Governor Bricker, candidate for the Republican nomination for the Presidency, said Senator Barkley’s visit to Oklahoma on behalf of W. G. Stigler, Democratic candidate in today’s special election, was “an example of the inconsistencies in which New Dealers engage to retain power.”
Governor Bricker spoke here on behalf of his own candidacy for the presidential nomination, but took advantage of Senator Barkley’s appearance at Muskogee to snipe at the Senate leader and at the same time boost the GOP special election candidate.
New York (UP) –
New York State voters will elect 90 delegates to Republican and Democratic national conventions today, with neither party expected to experience opposition difficulties.
Principle interest in the presidential primary centers around the interparty American Labor Party committee election. Right-wing and left-wing opponents have wrangled bitterly and have drawn Mayor Fiorello H. La Guardia into the factional dispute in the role of unsuccessful peacemaker.
New Deal leaders admitted that results of the ALP voting would have a definite effect on the fourth-term changes of President Roosevelt.
La Follette publication attempts to discourages Progressives’ support
By Daniel M. Kidney, Scripps-Howard staff writer
Washington –
“Wendell Willkie Rides Again” is the title of an article on the candidate’s Wisconsin tour appearing today in The Progressive, published at Madison, Wisconsin, by a company headed by Senator Robert M. La Follette (PR-WI).
The tone of the article is such as to discourage Wisconsin Progressives from following the editorial suggestion of William T. Evjue of The Capital Times of Madison to vote in the Republican primary in favor of the 1940 GOP presidential candidate.
The author of the Willkie article is L. T. Merrill, described in The Progressive as “a professor of American history and former Wisconsin and Washington newspaperman.”
Mr. Merrill writes:
American political history hardly affords any parallel spectacle of an ambition-bitten aspirant bumping around at such a hectic pace trying to reinflate his sagging pre-convention prospects.

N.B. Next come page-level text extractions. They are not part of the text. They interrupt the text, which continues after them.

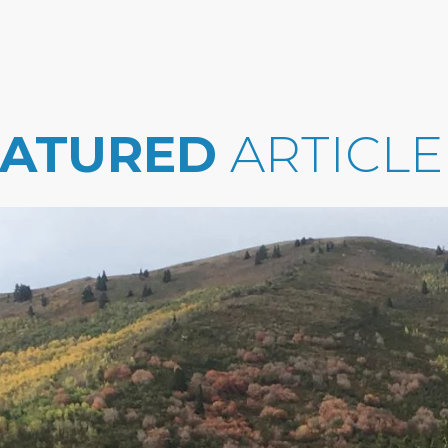
EATURED
ARTICLE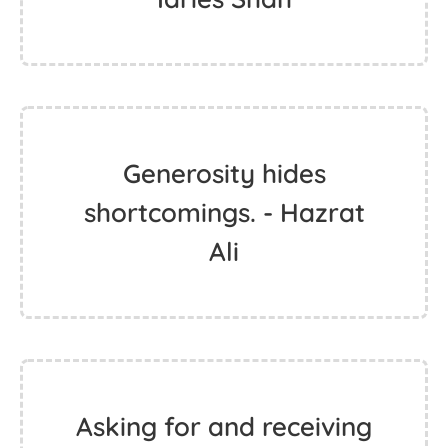
Generosity hides
shortcomings. - Hazrat
Ali
Asking for and receiving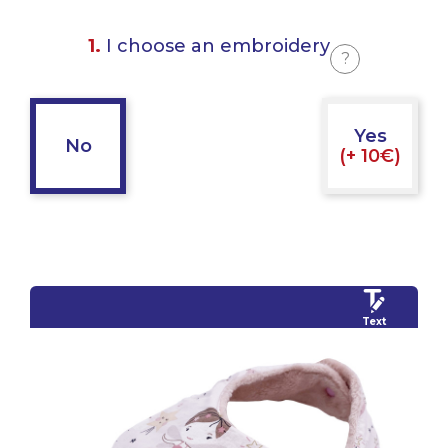
1.
I choose an embroidery
?
Yes
No
(+ 10€)
Text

All the more surprising are these highly organized personal forays and sorties in view of Mr. Willkie’s hardboiled air of assurance last fall when he laid down his policies at Washington with a take-it-or-leave-it air.
Cites ‘truculent’ speed
The reference is to the speech Mr. Willkie made to freshmen Republican Congressmen which man who attended called “truculent.” The Progressive article continues:
All the subsequent traveling showmanship tends to belie a sense of genuine assurance on his part that he has the nomination in the bag or that millions of those he left holding the bag last time are as willing to hold it again.
Mr. Willkie’s current foray into Wisconsin follows a previous lure tour last November that apparently did not have all the desired effects, though it was carefully organized.
Mr. Merrill concludes that Mr. Willkie is winning more “newspaper decisions than anything else.”
Only one wants him
He writes:
Mr. Willkie’s checkup agent, who came into Wisconsin after he had left last fall, must have discovered that flattered or dazzled Wisconsin editors have given him a better “break” than any other GOP presidential aspirant – although this would not be the first time Wisconsin editors have climbed on the wrong horse and ridden off somewhere without great results in pulling their readers.
Despite the whooping and booming of which Mr. Willkie has been the beneficiary in some Wisconsin dailies, what are the results? A Gallup poll published Feb. 23 indicates only one of five Wisconsin Republicans wanted Mr. Willkie as their standard-bearer again.